To facilitate this change, MMV has worked with Dalberg Advisors to map out the country-level processes that enable new child-friendly treatment policies for malaria to be adopted. The team selected Rwanda, Nigeria, Ethiopia, Zambia and Senegal for study in view of their different policy environments. Exploratory meetings and interviews with experts, policy makers and National Malaria Control Programme managers were conducted to tease out the main success factors and bottlenecks to policy change. This revealed a six step process that addresses the following questions:

  1. Have stakeholders been informed about the existence of new medicines?
  2. Do the new drugs meet national drug regulatory and legal requirements?
  3. Are financial resources available for the new medicines?
  4. Are procurement and distribution systems in place?
  5. Is health systems implementation secured?
  6. Do consumers know how to use the medicines?

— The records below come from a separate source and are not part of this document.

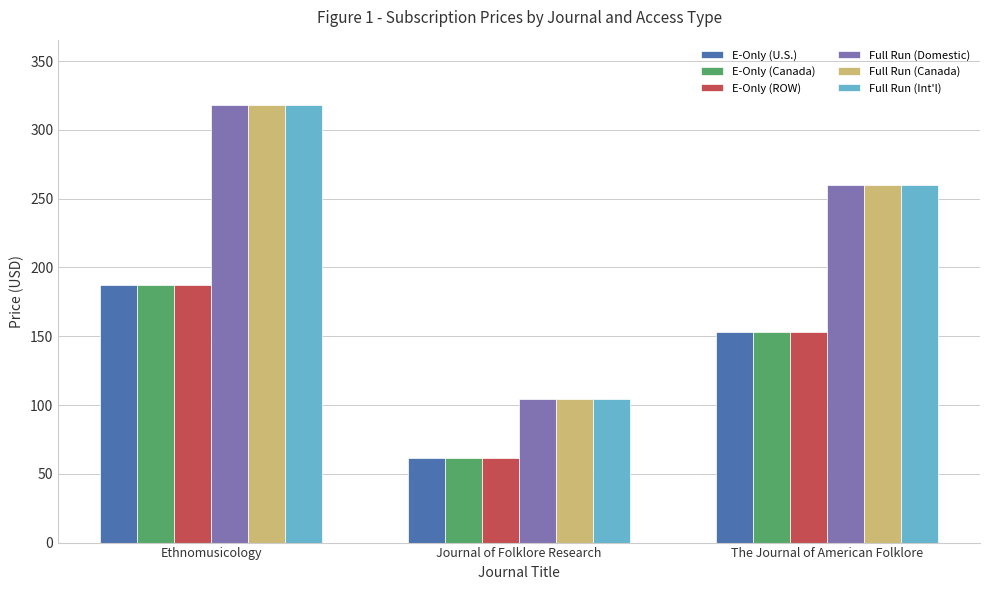

At which category does the chart reach its peak across all series?

Ethnomusicology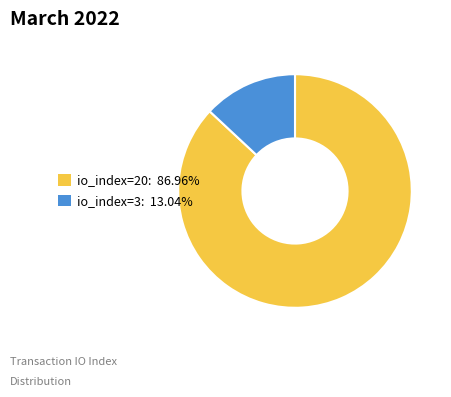

Which slice is the smallest?

io_index=3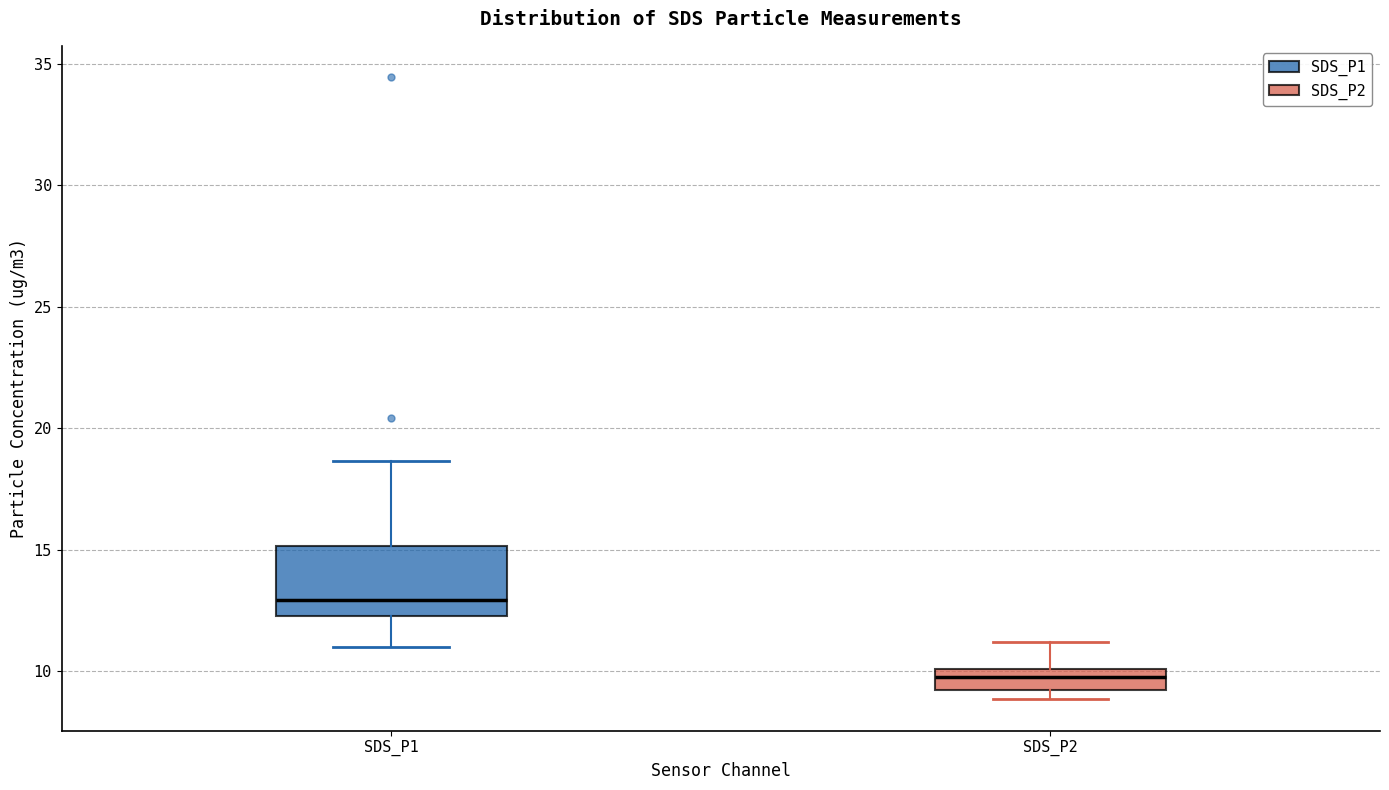

Reading left to right, transcribe this box plot: for each box, give where its median line is, the range the box spans, and where its two whiskers end, as read against the y-axis. The values are not printed on the chart, so give them approximately, as read against the axis.

SDS_P1: median 13.0, box 12.5 to 15.0, whiskers 11.0 to 18.5
SDS_P2: median 10.0 (inside the box), box 9.5 to 10.0, whiskers 9.0 to 11.0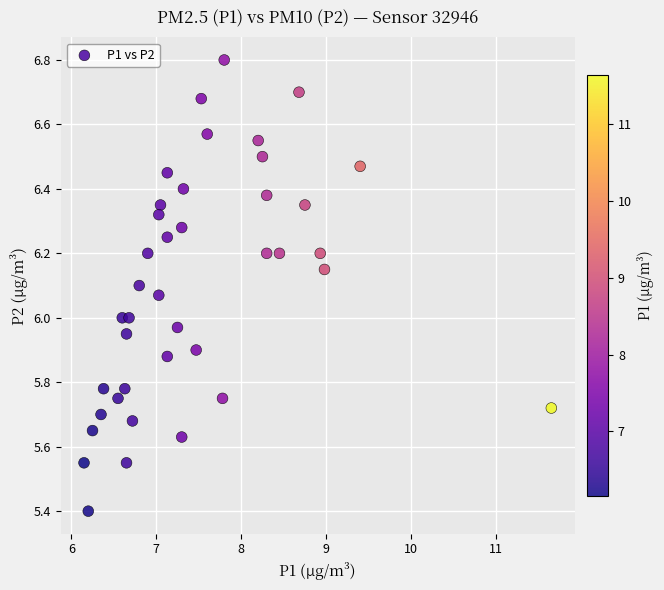

What is the range of Y values (max minus min)?

1.4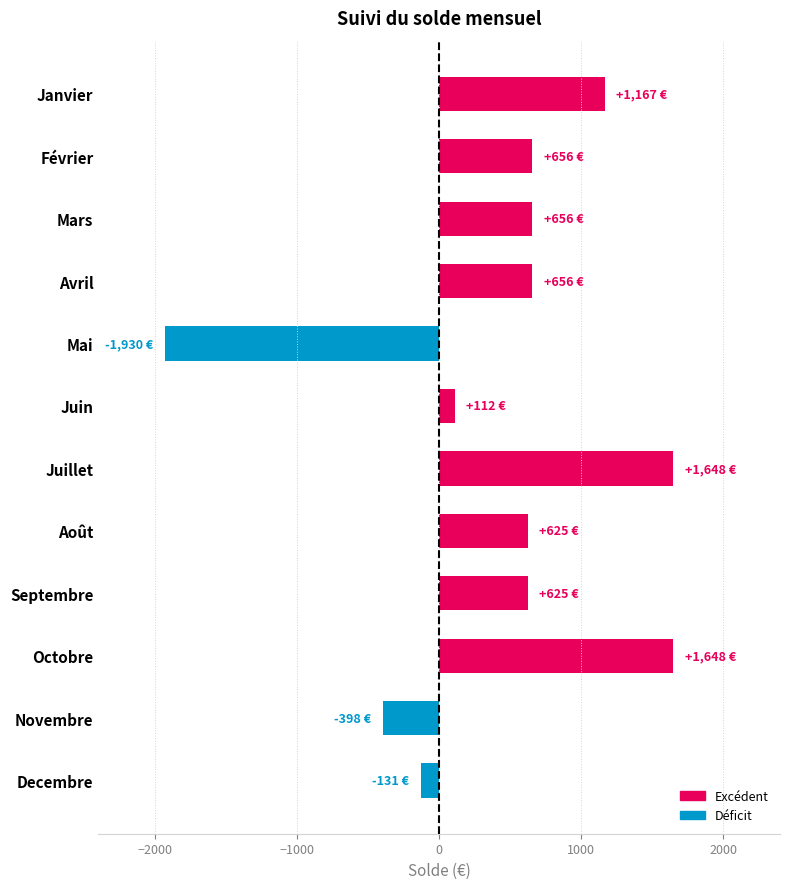

How many data points are less than 655?

6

This framework is not specific to drugs alone, and could be used by other PDPs involved in diagnostics and vaccines.

The complete findings of the study are currently being analyzed in detail and will soon be published. But what has already emerged as a significant hurdle is the presence of data bottlenecks; to expedite policy change, decision-makers, influencers, and other stakeholders need up-to-date information on new treatments’ comparative efficacy and effectiveness – ahead of time.

MMV is now working closely with the WHO Essential Medicines for Children programme and its “make medicines child size” campaign to overcome this bottleneck, by relaying timely information on treatment advances to decision makers so that they can affect the much needed change.